WORK ITEM: Report every line of the listing below in which the string "SilkS" appears.
━━ DATA LISTING
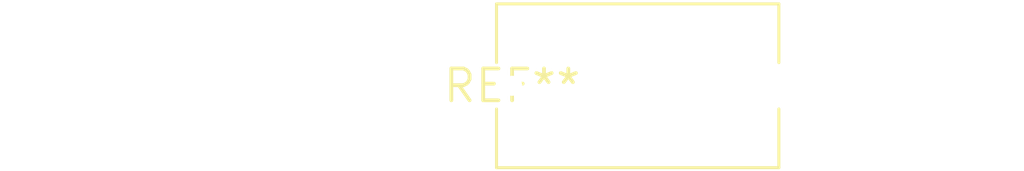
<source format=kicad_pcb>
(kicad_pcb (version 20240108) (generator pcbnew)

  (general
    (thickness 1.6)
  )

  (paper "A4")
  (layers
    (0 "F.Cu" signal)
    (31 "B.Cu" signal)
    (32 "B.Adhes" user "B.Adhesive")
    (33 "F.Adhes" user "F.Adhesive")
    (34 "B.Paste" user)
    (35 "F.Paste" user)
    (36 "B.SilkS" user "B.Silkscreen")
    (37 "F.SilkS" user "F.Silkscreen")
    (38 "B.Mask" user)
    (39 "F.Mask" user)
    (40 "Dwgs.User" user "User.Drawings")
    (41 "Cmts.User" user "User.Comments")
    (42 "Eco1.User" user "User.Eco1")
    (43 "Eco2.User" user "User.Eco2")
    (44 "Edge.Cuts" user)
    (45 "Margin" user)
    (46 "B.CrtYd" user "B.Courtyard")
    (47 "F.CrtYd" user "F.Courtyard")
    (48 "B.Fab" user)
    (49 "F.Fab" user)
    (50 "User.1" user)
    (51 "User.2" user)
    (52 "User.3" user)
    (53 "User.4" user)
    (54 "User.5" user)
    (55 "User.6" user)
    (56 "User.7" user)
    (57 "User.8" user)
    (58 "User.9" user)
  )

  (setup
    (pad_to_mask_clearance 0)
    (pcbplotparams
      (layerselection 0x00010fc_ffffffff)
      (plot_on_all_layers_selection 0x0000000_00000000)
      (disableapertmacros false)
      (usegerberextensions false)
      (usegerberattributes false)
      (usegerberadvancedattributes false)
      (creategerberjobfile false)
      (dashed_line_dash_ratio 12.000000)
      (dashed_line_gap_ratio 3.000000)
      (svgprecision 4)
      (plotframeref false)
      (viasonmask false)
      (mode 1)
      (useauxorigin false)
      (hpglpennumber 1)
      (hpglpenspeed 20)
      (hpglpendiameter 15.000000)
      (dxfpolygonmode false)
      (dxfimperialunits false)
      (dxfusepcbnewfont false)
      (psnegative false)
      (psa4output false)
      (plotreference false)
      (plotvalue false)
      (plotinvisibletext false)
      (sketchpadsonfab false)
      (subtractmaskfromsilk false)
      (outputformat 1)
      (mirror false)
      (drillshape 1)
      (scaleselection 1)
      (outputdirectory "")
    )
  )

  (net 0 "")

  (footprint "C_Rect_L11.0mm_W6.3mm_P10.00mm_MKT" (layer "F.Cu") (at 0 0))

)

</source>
━━━━
━━ DATA LISTING
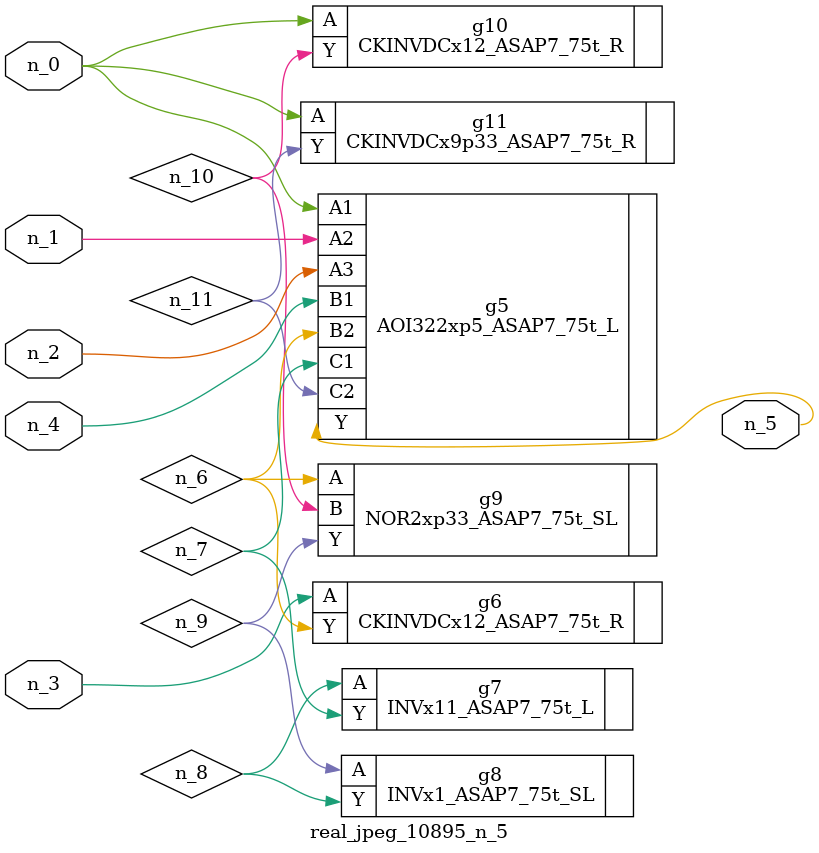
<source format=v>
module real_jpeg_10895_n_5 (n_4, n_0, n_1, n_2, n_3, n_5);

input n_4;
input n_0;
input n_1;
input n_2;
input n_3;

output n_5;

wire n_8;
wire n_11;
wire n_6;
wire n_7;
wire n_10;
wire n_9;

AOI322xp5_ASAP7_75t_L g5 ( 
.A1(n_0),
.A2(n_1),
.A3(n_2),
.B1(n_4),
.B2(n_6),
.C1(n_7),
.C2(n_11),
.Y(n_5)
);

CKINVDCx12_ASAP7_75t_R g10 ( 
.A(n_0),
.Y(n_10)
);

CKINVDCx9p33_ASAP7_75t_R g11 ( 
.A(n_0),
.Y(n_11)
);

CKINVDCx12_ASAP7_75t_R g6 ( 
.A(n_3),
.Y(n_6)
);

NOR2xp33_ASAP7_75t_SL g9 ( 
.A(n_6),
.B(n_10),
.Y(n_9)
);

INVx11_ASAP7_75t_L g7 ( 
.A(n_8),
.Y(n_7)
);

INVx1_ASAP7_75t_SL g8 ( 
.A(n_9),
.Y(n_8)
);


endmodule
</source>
━━━━
RESPONSE TO THIS EXERCISE:
    (36 "B.SilkS" user "B.Silkscreen")
    (37 "F.SilkS" user "F.Silkscreen")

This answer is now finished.